== YOUR TASK ==
Extract the source text from every one of the records below, reproducing each line verbatim and leaving out the pictures.

== TASK MATERIAL ==
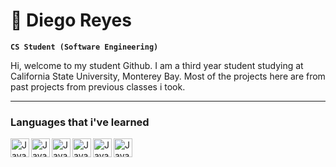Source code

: # 🦦 Diego Reyes 

**`CS Student (Software Engineering)`**

Hi, welcome to my student Github. I am a third year student studying at California State University, Monterey Bay. 
Most of the projects here are from past projects from previous classes i took.
- - - 
### Languages that i've learned

<img align="left" alt="Java" width="30px" style="padding-rignt:10px" src="https://cdn.jsdelivr.net/gh/devicons/devicon/icon/cplusplus/cplusplus-line.svg"/>
<img align="left" alt="Java" width="30px" style="padding-rignt:10px" src="https://cdn.jsdelivr.net/gh/devicons/devicon/icon/java/java-original.svg"/>
<img align="left" alt="Java" width="30px" style="padding-rignt:10px" src="https://cdn.jsdelivr.net/gh/devicons/devicon/icon/css3/css3-plain.svg"/>
<img align="left" alt="Java" width="30px" style="padding-rignt:10px" src="https://cdn.jsdelivr.net/gh/devicons/devicon/icon/html5/html5-plain.svg"/>
<img align="left" alt="Java" width="30px" style="padding-rignt:10px" src="https://cdn.jsdelivr.net/gh/devicons/devicon/icon/javascript/javascript-plain.svg"/>
<img align="left" alt="Java" width="30px" style="padding-rignt:10px" src="https://cdn.jsdelivr.net/gh/devicons/devicon/icon/python/python-plain.svg"/>
<!--
**DiegoAR404/DiegoAR404** is a ✨ _special_ ✨ repository because its `README.md` (this file) appears on your GitHub profile.

Here are some ideas to get you started:

- 🔭 I’m currently working on ...
- 🌱 I’m currently learning ...
- 👯 I’m looking to collaborate on ...
- 🤔 I’m looking for help with ...
- 💬 Ask me about ...
- 📫 How to reach me: ...
- 😄 Pronouns: ...
- ⚡ Fun fact: ...
-->
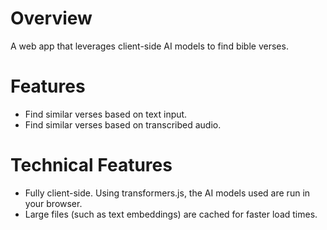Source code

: # Overview
A web app that leverages client-side AI models to find bible verses.

# Features
- Find similar verses based on text input.
- Find similar verses based on transcribed audio.

# Technical Features
- Fully client-side. Using transformers.js, the AI models used are run in your browser.
- Large files (such as text embeddings) are cached for faster load times.
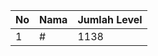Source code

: | No | Nama            | Jumlah Level |
|----|-----------------|--------------|
| 1  | #    |    1138        |
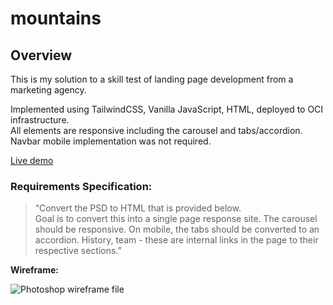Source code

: # mountains

## Overview
This is my solution to a skill test of landing page development from a marketing agency.

Implemented using TailwindCSS, Vanilla JavaScript, HTML, deployed to OCI infrastructure.  
All elements are responsive including the carousel and tabs/accordion.
Navbar mobile implementation was not required.

[Live demo](https://mountains.vadzimk.com)

### Requirements Specification:

> “Convert the PSD to HTML that is provided below.  
Goal is to convert this into a single page response site. The carousel should be responsive. On mobile, the tabs should be converted to an accordion. History, team - these are internal links in the page to their respective sections.”  

**Wireframe:**  

![Photoshop wireframe file](./CT_SkillTest_v3.png)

== EXERCISE SOLUTION ==
Source code

: # 🦦 Diego Reyes 

**`CS Student (Software Engineering)`**

Hi, welcome to my student Github. I am a third year student studying at California State University, Monterey Bay. 
Most of the projects here are from past projects from previous classes i took.
- - - 
### Languages that i've learned

<img align="left" alt="Java" width="30px" style="padding-rignt:10px" src="https://cdn.jsdelivr.net/gh/devicons/devicon/icon/cplusplus/cplusplus-line.svg"/>
<img align="left" alt="Java" width="30px" style="padding-rignt:10px" src="https://cdn.jsdelivr.net/gh/devicons/devicon/icon/java/java-original.svg"/>
<img align="left" alt="Java" width="30px" style="padding-rignt:10px" src="https://cdn.jsdelivr.net/gh/devicons/devicon/icon/css3/css3-plain.svg"/>
<img align="left" alt="Java" width="30px" style="padding-rignt:10px" src="https://cdn.jsdelivr.net/gh/devicons/devicon/icon/html5/html5-plain.svg"/>
<img align="left" alt="Java" width="30px" style="padding-rignt:10px" src="https://cdn.jsdelivr.net/gh/devicons/devicon/icon/javascript/javascript-plain.svg"/>
<img align="left" alt="Java" width="30px" style="padding-rignt:10px" src="https://cdn.jsdelivr.net/gh/devicons/devicon/icon/python/python-plain.svg"/>
<!--
**DiegoAR404/DiegoAR404** is a ✨ _special_ ✨ repository because its `README.md` (this file) appears on your GitHub profile.

Here are some ideas to get you started:

- 🔭 I’m currently working on ...
- 🌱 I’m currently learning ...
- 👯 I’m looking to collaborate on ...
- 🤔 I’m looking for help with ...
- 💬 Ask me about ...
- 📫 How to reach me: ...
- 😄 Pronouns: ...
- ⚡ Fun fact: ...
-->
Source code

: # Overview
A web app that leverages client-side AI models to find bible verses.

# Features
- Find similar verses based on text input.
- Find similar verses based on transcribed audio.

# Technical Features
- Fully client-side. Using transformers.js, the AI models used are run in your browser.
- Large files (such as text embeddings) are cached for faster load times.
Source code

: | No | Nama            | Jumlah Level |
|----|-----------------|--------------|
| 1  | #    |    1138        |
Source code

: # mountains

## Overview
This is my solution to a skill test of landing page development from a marketing agency.

Implemented using TailwindCSS, Vanilla JavaScript, HTML, deployed to OCI infrastructure.  
All elements are responsive including the carousel and tabs/accordion.
Navbar mobile implementation was not required.

[Live demo](https://mountains.vadzimk.com)

### Requirements Specification:

> “Convert the PSD to HTML that is provided below.  
Goal is to convert this into a single page response site. The carousel should be responsive. On mobile, the tabs should be converted to an accordion. History, team - these are internal links in the page to their respective sections.”  

**Wireframe:**  

![Photoshop wireframe file](./CT_SkillTest_v3.png)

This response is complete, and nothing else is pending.